Given any positive number n, the numbers from 1 to n-1 that are co-prime to n form a group with multiplication as the group operation, but that's still not a field, so I'm still confused as to what you might mean.

[cdavidcash]

He is mistaken. What he meant is that there exists a finite field with exactly 256 elements, so you can "make" {0, ..., 255} into a finite field (in the sense that you can make any set of size 256 into a field by assigning + and * operations), but addition and multiplication in that field won't be the usual modular integer arithmetic. Instead, the operations will be determined by mapping the numbers to polynomials and performing modular polynomial operations and then mapping them back to numbers {0,...,255} (or determined by some other process that is morally equivalent).

[zackzackzack]

He means exactly what he said.

From wikipedia: "The finite fields are classified by size; there is exactly one finite field up to isomorphism of size p^k for each prime p and positive integer k." -http://en.wikipedia.org/wiki/Finite_field

[ColinWright]

Hmm. OK, this is an opportunity to learn something.

The integers mod 256 are closed under addition and multiplication. Distributivity obviously holds, and there is obviously an additive inverse. My question is about the multiplicative inverse.

What's the multiplicative inverse of 2?

To say that there exists a field of size 256 is a different matter, and I'd be interested in learning more.

Added in edit:

Quoting from the same wikipedia article:

Even though all fields of size p are isomorphic to Z/(pZ), for n ≥ 2 the ring Z/((p^n)Z) (the ring of integers modulo p^n) is not a field.

(Parentheses added for reduction of ambiguity)

Further edit: Not sure why this got a downvote, but I don't much care. Maybe people didn't realize that I wrote this before all the other answers streamed in. Still, now I've learned what may have been intended, and a little more besides, so I'm content.

[kenferry]

> What's the multiplicative inverse of 2?

What do you mean by 2? :-)

The typical way to describe the finite field of order 256 is to look at a set of polynomials like this,

c_7 * x^7 + c_6 * x^6 + ... + c_1 * x + c_0

where c_i is an element of Z/2Z, so it's either 0 or 1. Count how many such polynomials of degree <= 7 there are - since each coefficient is either 0 or 1, there are 2^8 = 256.

Ok. Now we can define adding these polynomials in the usual term by term way.

For multiplication, if you tried to just straight up multiply two polynomials of order 7, you might get a polynomial of order 14. So, here's the trick: pick a polynomial of degree 8 that cannot be factored as a product of polynomials of lesser degree. This is the polynomial equivalent of a prime number (prime numbers cannot be factored further either, right?).

Just as we can look at Z/pZ, we can look at the set of polynomials over Z/2Z modulo g, where g is that irreducible poly of order 8. It should not be any more obvious to you that this works than that it is that Z/pZ is well defined, forms a field, etc. But you can verify it in pretty much the same ways as you'd prove it for Z/pZ.

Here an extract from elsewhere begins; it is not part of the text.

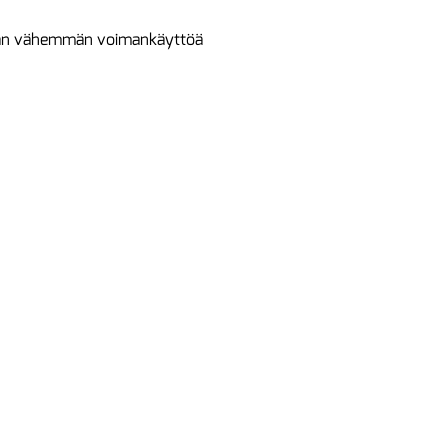
itaan vähemmän voimankäyttöä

Anyway. So what do you mean by '2'? In this representation, 1+1 is 0.

Sometimes by '2' people mean x. That's because there's a natural coding of these polynomials as bits in a binary word. Since each coefficient is 0 or 1, you can say the ith bit is the coefficient of x^i. With that encoding, 2 is 0b10, is 1 * x^1 + 0, is x. So, the inverse of x is going to be x^254 mod g (where g is that irreducible generating polynomial).

[ColinWright]

Yes, but what he said was:

  : the set of numbers mod 256 form a field.

Without qualification it seems reasonable to assume the usual operations of addition and multiplication, and not to assume that the integers mod 256 are simply being used as an opaque labelling of the elements of a field such as you describe.

And the labelling is opaque, because while it's obvious what polynomial an integer gets mapped to, the multiplication depends on the particular g.

[zackzackzack]

I misread his statement and made it conform to what I know to be true. There is a finite field of size 256, and you could enumerate the elements in the field with all numbers mod 256, but the normal *,+ wouldn't work persay. The inverse of 2 could be any of the other numbers in the field, even itself. Should have been more careful; I usually try to avoid talking about Math on the internet.

[jgrimes]

There is a field of size 256, but it isn't Z/256Z.

"Even though all fields of size p are isomorphic to Z/pZ, for n ≥ 2 the ring Z/(p^n)Z (the ring of integers modulo p^n) is not a field. The element p (mod p^n) is nonzero and has no multiplicative inverse."